Może taki robot nie powinien być przez cały czas miły. Czasem uzasadnione byłoby wyposażanie robotów w wiele osobowości, aby np. występując w roli trenera sportowego robot był bardziej surowy i wymagający niż w momencie, kiedy jego właściciel po męczącym dniu w pracy wraca do domu.
Istotnym aspektem jest też bezpieczeństwo. Zrobotyzowany towarzysz z czasem zapisuje coraz więcej wiedzy o swoim użytkowniku. Z kim może o tym rozmawiać? Wilks wskazuje na historyczny przykład Victorian Ladies Companions: cechy, jakich oczekiwałyby od takich towarzyszek dystyngowane panie, stanowią dobry wyznacznik dla towarzyszy-robotów.

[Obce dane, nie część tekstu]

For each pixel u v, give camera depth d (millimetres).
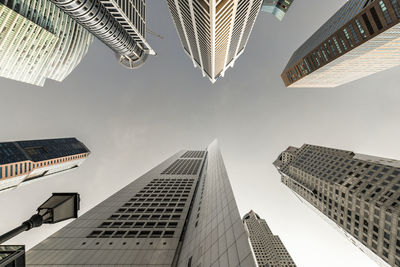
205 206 35688
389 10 70562
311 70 122938
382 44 84188
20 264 8070
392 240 51844
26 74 110688
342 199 71562
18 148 136125
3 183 120625
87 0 82125
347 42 91125
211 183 45938
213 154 86500
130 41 135375
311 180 93062
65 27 107625
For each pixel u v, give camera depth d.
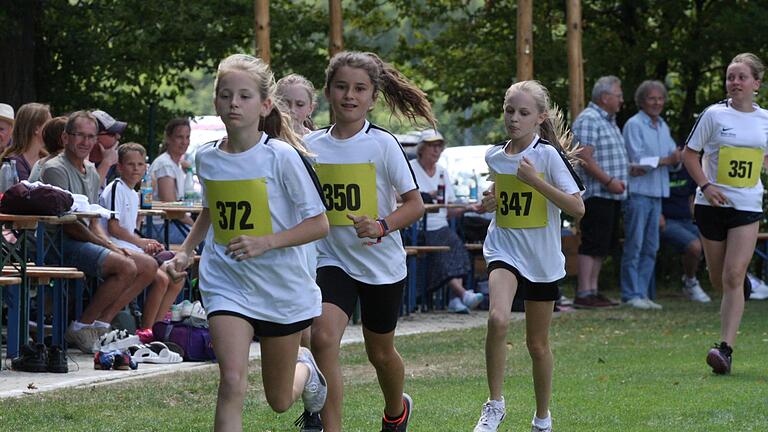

A tymczasem oczekiwania wobec robotów są bardzo uzależnione od kontekstu kulturowego. Laurel Riek z Uniwersytetu w Cambridge przedstawił wyniki badań, które przeprowadzono w Zjednoczonych Emiratach Arabskich. W centrum handlowym w El Ain naukowcy ustawili robota, który z wyglądu przypominał znanego islamskiego filozofa Ibn Sina (urodzony w 98. roku) i był w stanie w ograniczonym stopniu prowadzić dialogi. Goście centrum handlowego byli zachęcani do rozmów z robotem, a po wymianie zdań przeprowadzano z nimi ankiety.
Reakcje były bardziej pozytywne, niż się tego spodziewano –. powiedział Riek. Ludzie z regionu Zatoki Perskiej polubili jednak robota bardziej niż ludzie z Afryki. Ludzie o wyższym stopniu edukacji byli bardziej zdystansowani niż mniej wykształceni. Według naukowca było to pierwsze badanie, które analizowało pozycję kulturową robotów na Bliskim Wschodzie. W przyszłych tekstach kwestionariusz ma być jeszcze bardziej udoskonalony.
Prezentacja nieoficjalnych wyników jeszcze trwających badań była jedną z zalet sympozjum, które zostało zorganizowane przez Kerstin Dautenhahn i Joe Saundersa (oboje z Uniwersytetu w Hertfordshire). Sympozjum pokazało interesujące spojrzenia na bardzo dynamicznie rozwijające się badania. Ten proces nie zachodzi bez tarć: Astrid Weiss (Uniwersytet w Salzburgu)
opowiadała, jak podczas obrony swojej dysertacji została zapytana przez jednego z profesorów, na jakiej zasadzie ośmiela się używać pojęcia "społeczny" do opisu stosunku między człowiekiem i robotem. Weiss nie zdradziła, jak brzmiała jej odpowiedź. Być może najlepiej byłoby po prostu zaprosić profesora, który zadał to pytanie, na następne sympozjum.